To understand how the virus evolves, it would also be useful to sequence the virus in animals, Palacios says. The virus is known to infect animals — mainly rodents such as squirrels and rats — but scientists have yet to discover its natural animal reservoir in the impacted areas of Africa.
Since the current outbreaks began, some nations have been procuring smallpox vaccines, which are thought to be highly effective against monkeypox, because the viruses are related. Unlike the vaccines against COVID-19, which take up to two weeks to offer full protection, smallpox vaccines are thought to protect against monkeypox infection if administered within four days of exposure because of the virus’s long incubation period, according to the US Centers for Disease Control and Prevention (CDC) in Atlanta, Georgia.
If deployed, the vaccines would probably be applied using a ‘ring vaccination’ strategy, which would inoculate close contacts of infected people. Andrea McCollum, an epidemiologist who heads the poxvirus team at the CDC, says the agency is not yet deploying a ring vaccination strategy.
But in the meantime, CNN reports that the United States plans to offer smallpox vaccines for some healthcare workers treating infected people. It might also be worth considering vaccinating groups at higher risk of infection in addition to close contacts of infected people, Rimoin says.
Even if public-health officials halt transmission of monkeypox in humans during the current outbreaks, virologists are also concerned that the virus could spill back into animals.
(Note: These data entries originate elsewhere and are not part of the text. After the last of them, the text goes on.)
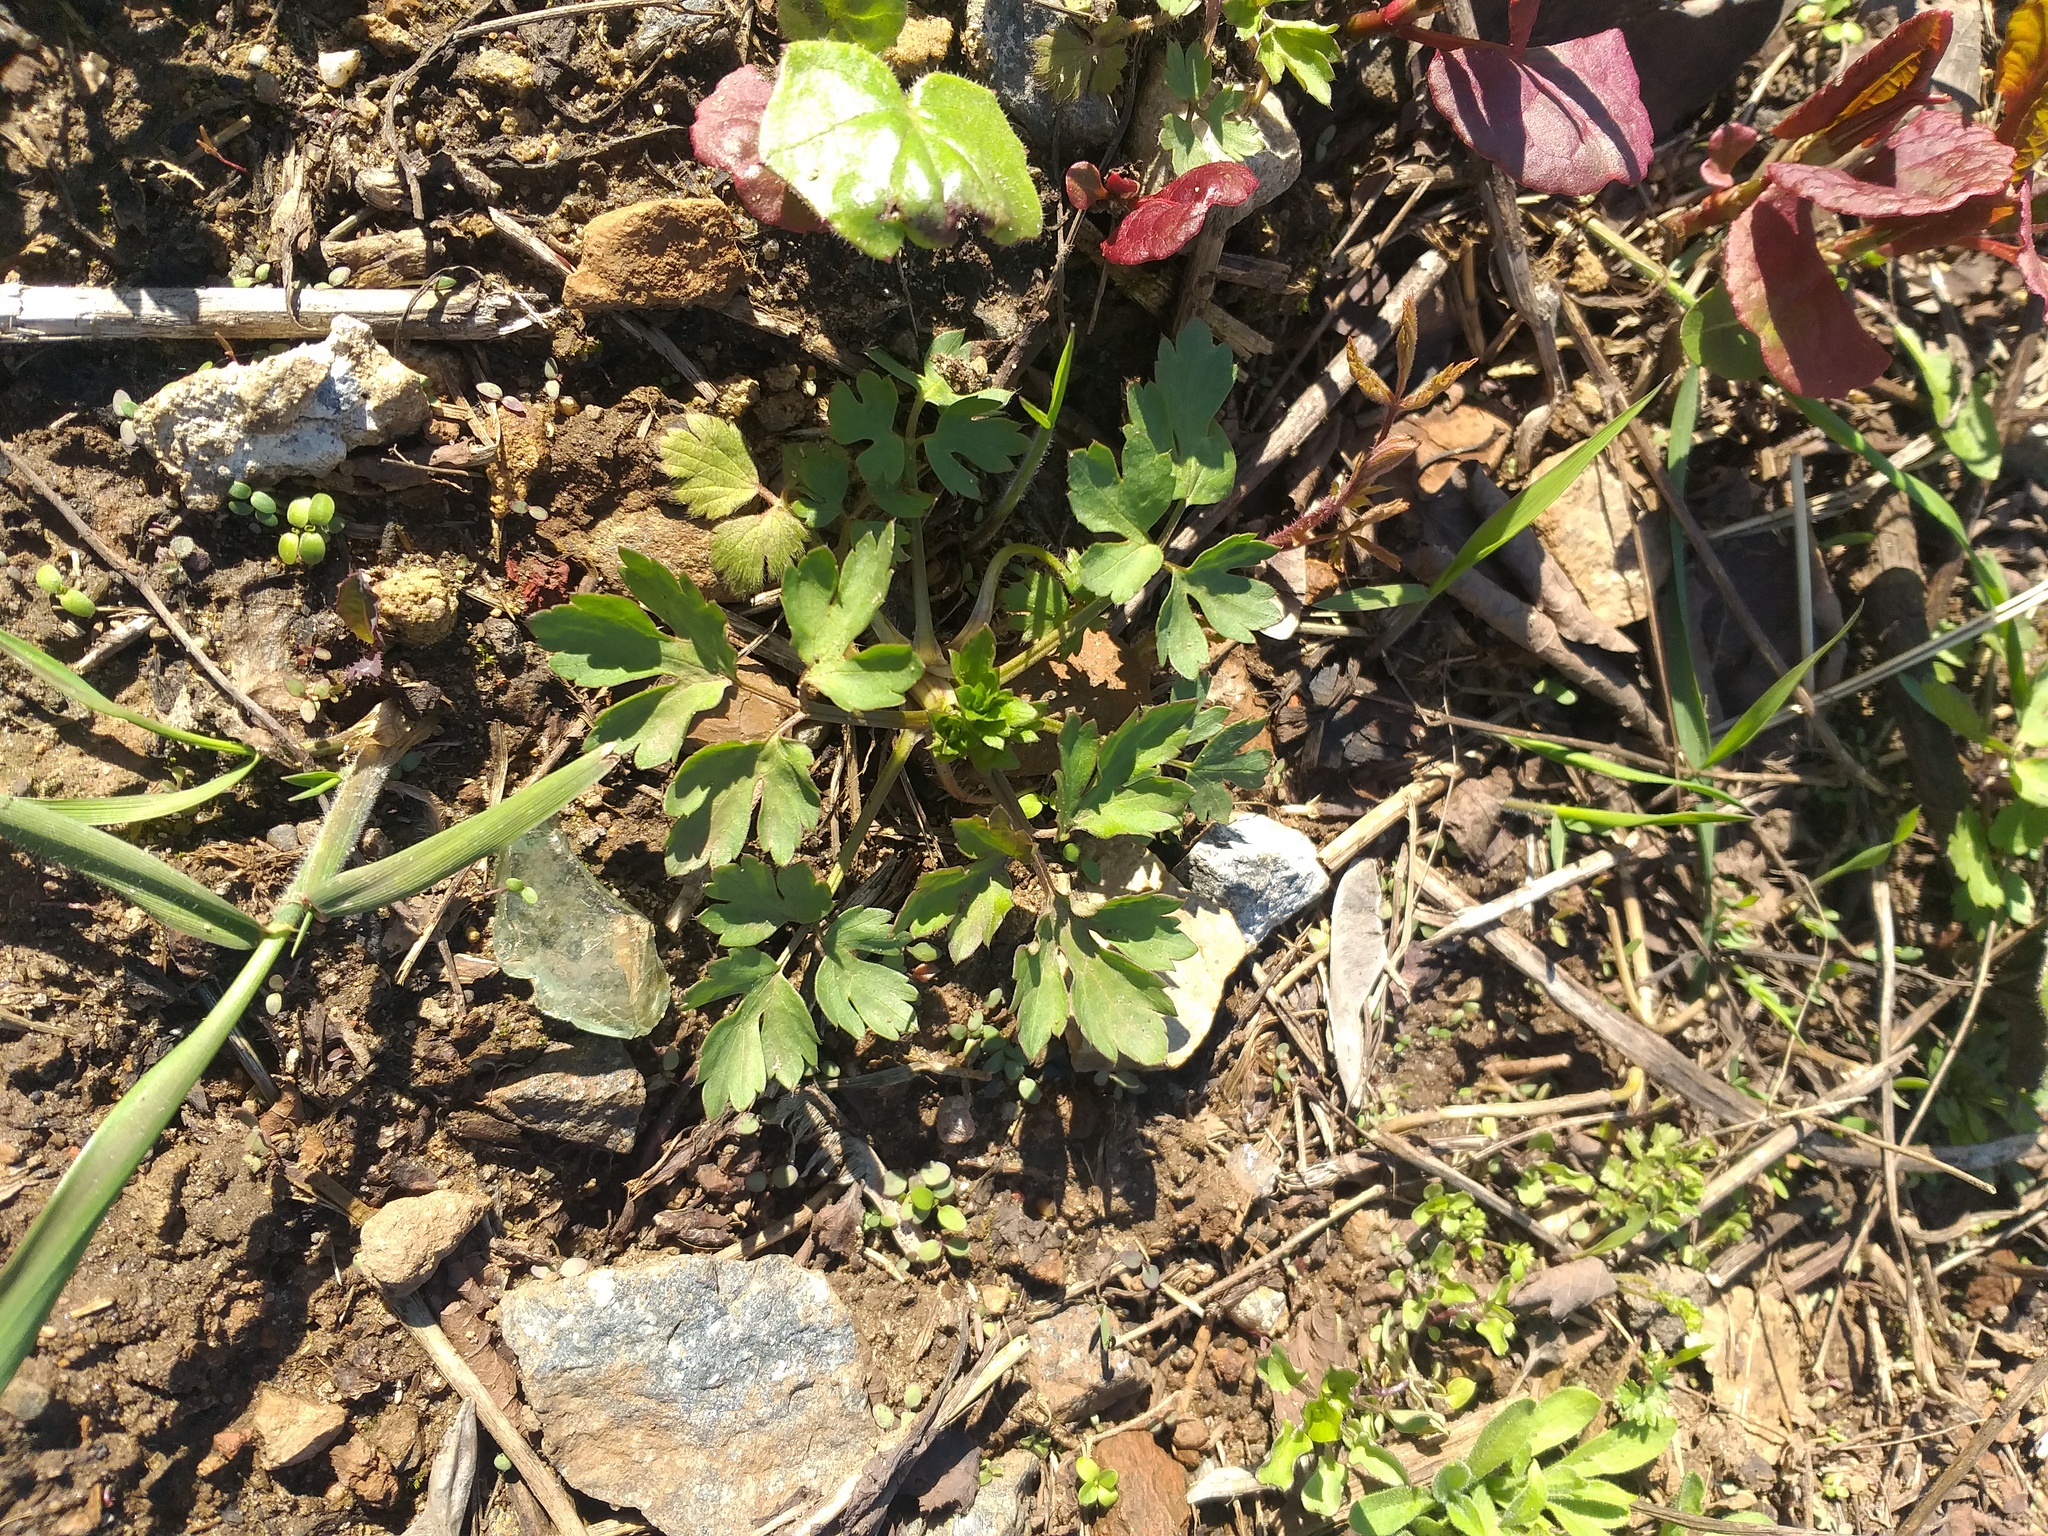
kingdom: Plantae
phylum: Tracheophyta
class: Magnoliopsida
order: Ranunculales
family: Ranunculaceae
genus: Ranunculus
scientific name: Ranunculus repens
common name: Creeping buttercup
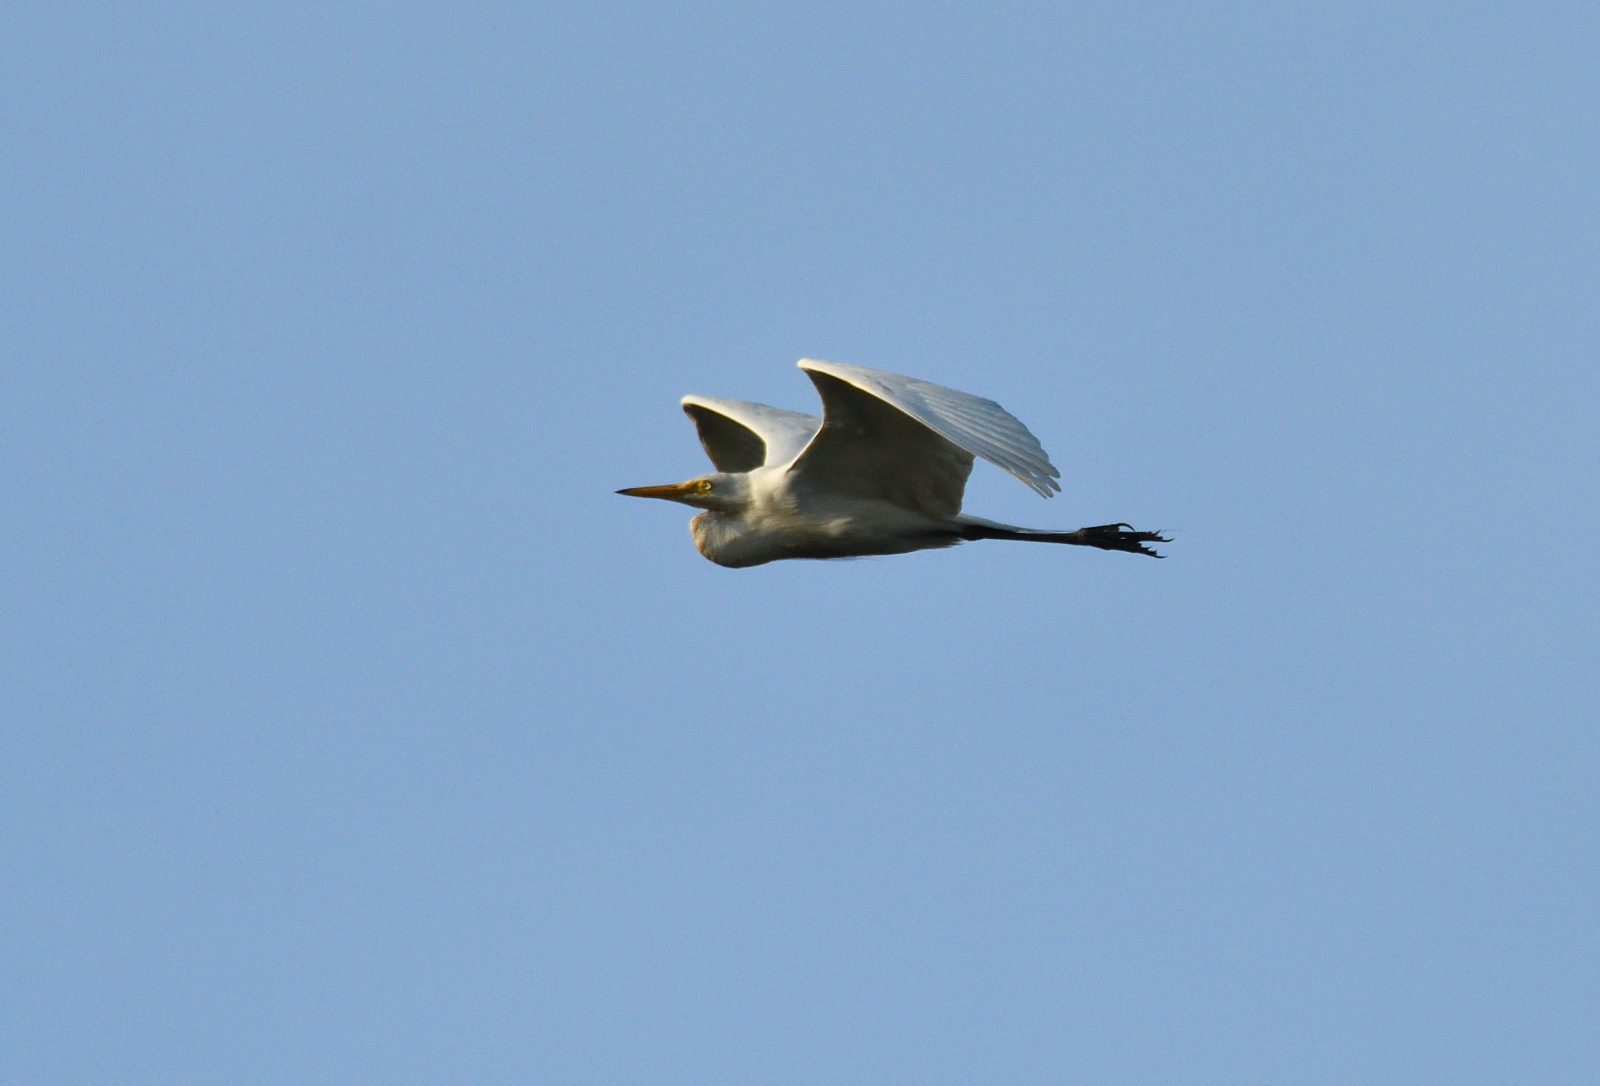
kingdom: Animalia
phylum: Chordata
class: Aves
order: Pelecaniformes
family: Ardeidae
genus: Bubulcus
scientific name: Bubulcus coromandus
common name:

Having new reservoirs of virus in animals would increase the probability of it being transmitted to people again and again, including in countries that don’t host any known animal reservoirs of the virus. On May 23, the European Centre for Disease Prevention and Control highlighted this possibility, but deemed the probability as “very low”. Still, European health officials strongly recommended that pet rodents such as hamsters and guinea pigs belonging to people with confirmed cases of monkeypox be isolated and monitored in government facilities or euthanized to avoid the possibility of spillover.
Although the risk is low, Moss says the main concern is that scientists wouldn’t know if such a spillover event occurred until it was too late, because infected animals don’t typically show the same visible symptoms as humans.
Monkeypox virus is known to spread through close contact with the lesions, bodily fluids and respiratory droplets of infected people or animals. But health officials have been examining sexual activity at two raves in Spain and Belgium as drivers of monkeypox transmission, according to the Associated Press, raising speculation that the virus has evolved to become more adept at sexual transmission.
Cases linked to sexual activity don’t mean that the virus is more contagious or is transmitted sexually, however – just that the virus spreads readily through close contact, Rimoin says. Unlike SARS-CoV-2, which isn’t thought to linger on surfaces much, poxviruses can survive for a long time outside the body, making surfaces such as bedsheets and doorknobs a potential vector of transmission, Roper says.
Although health officials have noted that many cases have been among men who have sex with men (MSM), Rimoin emphasises that the most likely explanation for the virus’s spread among MSM groups is that the virus was coincidentally introduced into the community, and it has continued spreading there.
All of the new attention on monkeypox has laid bare just how much scientists have yet to understand about the virus, McCollum says. “When this has all settled down, I think we’ll have to think long and hard about where the research priorities are,” she says.